How does a femoral neck stress fracture present? Once again, the common symptom is that the runner might have pain in the groin which comes and goes and then travels around. They might feel it laterally in the glutes, they might get thigh pain, and even buttock or knee pain. Bizarrely, in the early stages of the stress fracture, they might feel quite alright when running, but only have pain after running. Later, they might have pain constantly, or an ‘awareness’ of their leg at night.
When we examine these patients, we often find very little in the way of clinical hip signs. So how can you pick it up? Discomfort or pain on hopping means a stress fracture until proven otherwise. The good news is, if there is absolutely no awareness of discomfort on hopping, it’s very unlikely that they have a stress fracture.
If you suspect a femoral stress fracture, get the runner non-weight bearing on two crutches, and get an expert opinion and an MRI scan. These patients will typically need six weeks of total off-loading, followed by lots of rehab.
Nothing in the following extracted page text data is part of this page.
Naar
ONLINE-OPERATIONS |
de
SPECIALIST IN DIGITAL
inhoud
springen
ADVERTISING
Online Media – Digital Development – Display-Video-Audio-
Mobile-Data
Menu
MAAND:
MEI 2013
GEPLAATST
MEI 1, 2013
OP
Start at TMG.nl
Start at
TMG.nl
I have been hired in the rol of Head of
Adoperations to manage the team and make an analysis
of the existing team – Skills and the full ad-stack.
Looked after correctly, most patients will go on to return to running.
Sacral ala stress fractures:
Once you’ve met a patient with one of these, you’ll know what to look out for next time. Whilst they aren’t frequent, they are frequently missed. I saw fifty-one runners in my clinic last year who had sacral ala stress fractures. The majority of them were high level, fast, distance runners, and most were men. These are sneaky stress fractures because most runners will pass it off as being a problem with their sacroiliac joint, or they may give it a label like ‘piriformis syndrome’. Some Clinicians will miss them because they think the patient has a lumbar facetal or disc problem.
Most of the runners I meet with a sacral ala stress fracture can describe a nagging pain or ache in their SIJ area, and many have an underlying ipsilateral hip issue, such as femoral acetabular impingement, which may alter their hip dynamics and thus the biomechanical loading through the sacrum. Once again, the hop test helps flag up these patients.